- Required action A -
In the Morphogenic review below, what analogue synthesizer quartet is Dave Bessell said to be part of?

- Passage to read -
++++++++++

I have an interesting relationship with the music of Parallel Worlds (aka Bakis Sirros). When I first encountered his solo work, it didn’t really strike me. This, despite the fact that everything I read cited him as a master of analog synth. I felt like I was somehow missing something. However, I’ve been quite taken with his work as a collaborator–Circo Divino with Alio Die is on my recommended CD list, I gave Exit Strategy with Ian Boddy good marks, and now this, his release with Dave Bessell, marks another Parallel Worlds offering that makes me think I wasn’t listening closely enough back then.
Being a Parallel Worlds disc, Morphogenic steps off from a strong analog-synth base, embracing its retro tone and geometric structure, and then diverges along a number of paths. Bessell, who is part of the “analogue synthesizer quartet Node,” adds his contributions not just on keys and wires, but also lends processed guitar into the flow. (On his web site, Bessell notes his fondness for playing “loud guitar with lots of distortion.”) The tone overall is somewhat shadowy and suspect, filled with skittering electronic sounds running in and out of the beats and the clockwork cadence of the synths. The detail work here is superb; there’s not a moment that’s not filled with something. On top of that, the pieces also show excellent movement and development. The opener, “Oblivion,” lays the shadows down in thick strokes forming a tight sonic space, but later widens and lightens, its last three minutes a lush, retro bit of sci-fi flavored space-pop. “Disorder” builds in tension, piling on rising chords and drama-laden bass notes, spinning things into minor discord and then simply cutting out. “Inwards” slowly blossoms with a tick-tock rhythm and cool, soft pads that temper the initially tenuous flow. Also worth noting is “Corruption,” where you get a real taste of Bessell’s beloved distorted guitar, slashing the air over symphonic bombast from Sirros. This track also features some great glitch/noise textures. Track to track, it’s been the combination of narrative sense and rich, ear-nabbing details–along with the analog grooves that I love anyway–that has kept me coming back into Morphogenic. My appreciation for Sirros’ music grows greater with every new collaboration!

++++++++++

- Required action B -
Arrange everything from the start of the records down to the line containing "(z.B. als Brausetabletten)" as a numbered list, both ends included, with blank lines dropped and the pictures left out.

- Input material -
++++++++++

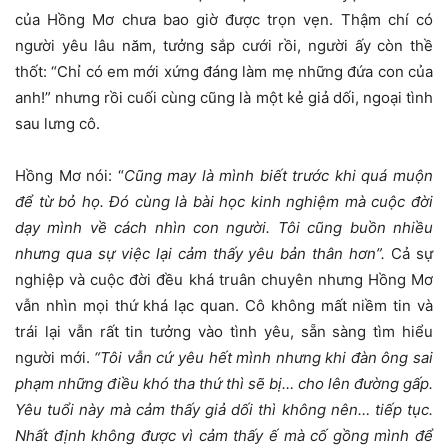
của Hồng Mơ chưa bao giờ được trọn vẹn. Thậm chí có
người yêu lâu năm, tưởng sắp cưới rồi, người ấy còn thề
thốt: “Chỉ có em mới xứng đáng làm mẹ những đứa con của
anh!” nhưng rồi cuối cùng cũng là một kẻ giả dối, ngoại tình
sau lưng cô.
Hồng Mơ nói: “
Cũng may là mình biết trước khi quá muộn
để từ bỏ họ. Đó cùng là bài học kinh nghiệm mà cuộc đời
dạy mình về cách nhìn con người. Tôi cũng buồn nhiều
nhưng qua sự việc lại cảm thấy yêu bản thân hơn”.
Cả sự
nghiệp và cuộc đời đều khá truân chuyên nhưng Hồng Mơ
vẫn nhìn mọi thứ khá lạc quan. Cô không mất niềm tin và
trái lại vẫn rất tin tưởng vào tình yêu, sẵn sàng tìm hiểu
người mới.
“Tôi vẫn cứ yêu hết mình nhưng khi đàn ông sai
phạm những điều khó tha thứ thì sẽ bị… cho lên đường gấp.
Yêu tuổi này mà cảm thấy giả dối thì không nên… tiếp tục.
Nhất định không được vì cảm thấy ế mà cố gồng mình để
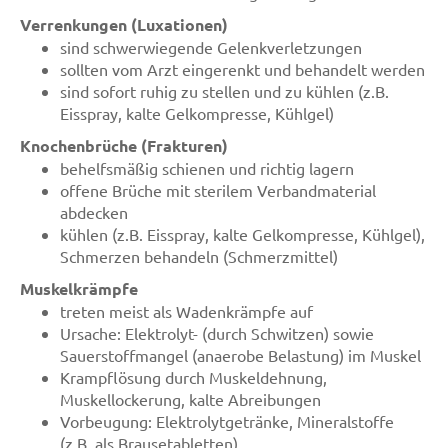
Verrenkungen (Luxationen)
sind schwerwiegende Gelenkverletzungen
sollten vom Arzt eingerenkt und behandelt werden
sind sofort ruhig zu stellen und zu kühlen (z.B.
Eisspray, kalte Gelkompresse, Kühlgel)
Knochenbrüche (Frakturen)
behelfsmäßig schienen und richtig lagern
offene Brüche mit sterilem Verbandmaterial
abdecken
kühlen (z.B. Eisspray, kalte Gelkompresse, Kühlgel),
Schmerzen behandeln (Schmerzmittel)
Muskelkrämpfe
treten meist als Wadenkrämpfe auf
Ursache: Elektrolyt- (durch Schwitzen) sowie
Sauerstoffmangel (anaerobe Belastung) im Muskel
Krampflösung durch Muskeldehnung,
Muskellockerung, kalte Abreibungen
Vorbeugung: Elektrolytgetränke, Mineralstoffe
(z.B. als Brausetabletten)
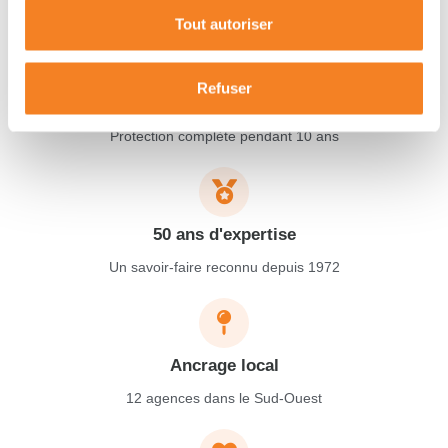
Tout autoriser
Refuser
Garantie décennale
Protection complète pendant 10 ans
50 ans d'expertise
Un savoir-faire reconnu depuis 1972
Ancrage local
12 agences dans le Sud-Ouest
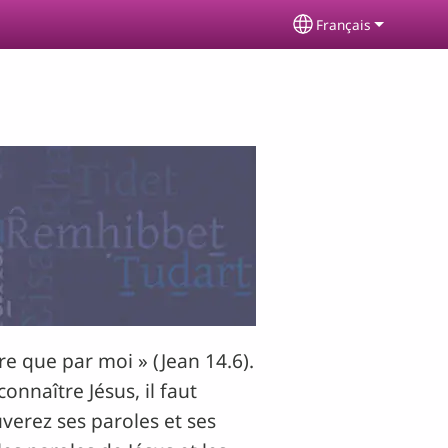
Français
Select your langu
ère que par moi » (Jean 14.6).
onnaître Jésus, il faut
ouverez ses paroles et ses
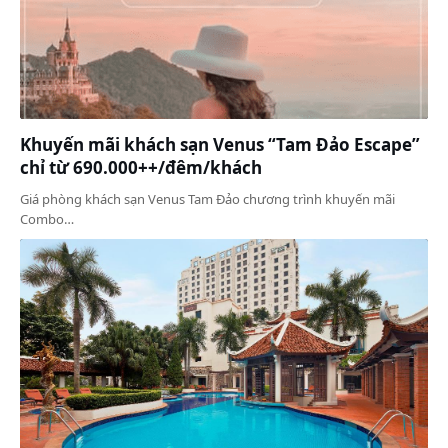
Khuyến mãi khách sạn Venus “Tam Đảo Escape”
chỉ từ 690.000++/đêm/khách
Giá phòng khách sạn Venus Tam Đảo chương trình khuyến mãi
Combo…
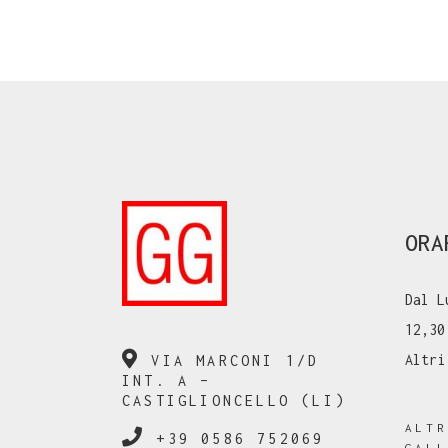
ORA
Dal L
12,30
Altri
VIA MARCONI 1/D
INT. A –
CASTIGLIONCELLO (LI)
ALT
+39 0586 752069
GAL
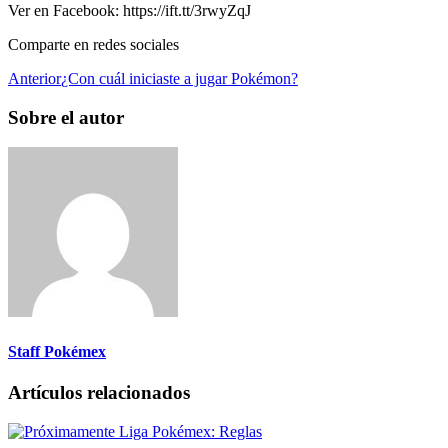
Ver en Facebook: https://ift.tt/3rwyZqJ
Comparte en redes sociales
Anterior
¿Con cuál iniciaste a jugar Pokémon?
Sobre el autor
Staff Pokémex
Artículos relacionados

++++++++++

- Task output A -
Node

- Task output B -
1. của Hồng Mơ chưa bao giờ được trọn vẹn. Thậm chí có
2. người yêu lâu năm, tưởng sắp cưới rồi, người ấy còn thề
3. thốt: “Chỉ có em mới xứng đáng làm mẹ những đứa con của
4. anh!” nhưng rồi cuối cùng cũng là một kẻ giả dối, ngoại tình
5. sau lưng cô.
6. Hồng Mơ nói: “
7. Cũng may là mình biết trước khi quá muộn
8. để từ bỏ họ. Đó cùng là bài học kinh nghiệm mà cuộc đời
9. dạy mình về cách nhìn con người. Tôi cũng buồn nhiều
10. nhưng qua sự việc lại cảm thấy yêu bản thân hơn”.
11. Cả sự
12. nghiệp và cuộc đời đều khá truân chuyên nhưng Hồng Mơ
13. vẫn nhìn mọi thứ khá lạc quan. Cô không mất niềm tin và
14. trái lại vẫn rất tin tưởng vào tình yêu, sẵn sàng tìm hiểu
15. người mới.
16. “Tôi vẫn cứ yêu hết mình nhưng khi đàn ông sai
17. phạm những điều khó tha thứ thì sẽ bị… cho lên đường gấp.
18. Yêu tuổi này mà cảm thấy giả dối thì không nên… tiếp tục.
19. Nhất định không được vì cảm thấy ế mà cố gồng mình để
20. Verrenkungen (Luxationen)
21. sind schwerwiegende Gelenkverletzungen
22. sollten vom Arzt eingerenkt und behandelt werden
23. sind sofort ruhig zu stellen und zu kühlen (z.B.
24. Eisspray, kalte Gelkompresse, Kühlgel)
25. Knochenbrüche (Frakturen)
26. behelfsmäßig schienen und richtig lagern
27. offene Brüche mit sterilem Verbandmaterial
28. abdecken
29. kühlen (z.B. Eisspray, kalte Gelkompresse, Kühlgel),
30. Schmerzen behandeln (Schmerzmittel)
31. Muskelkrämpfe
32. treten meist als Wadenkrämpfe auf
33. Ursache: Elektrolyt- (durch Schwitzen) sowie
34. Sauerstoffmangel (anaerobe Belastung) im Muskel
35. Krampflösung durch Muskeldehnung,
36. Muskellockerung, kalte Abreibungen
37. Vorbeugung: Elektrolytgetränke, Mineralstoffe
38. (z.B. als Brausetabletten)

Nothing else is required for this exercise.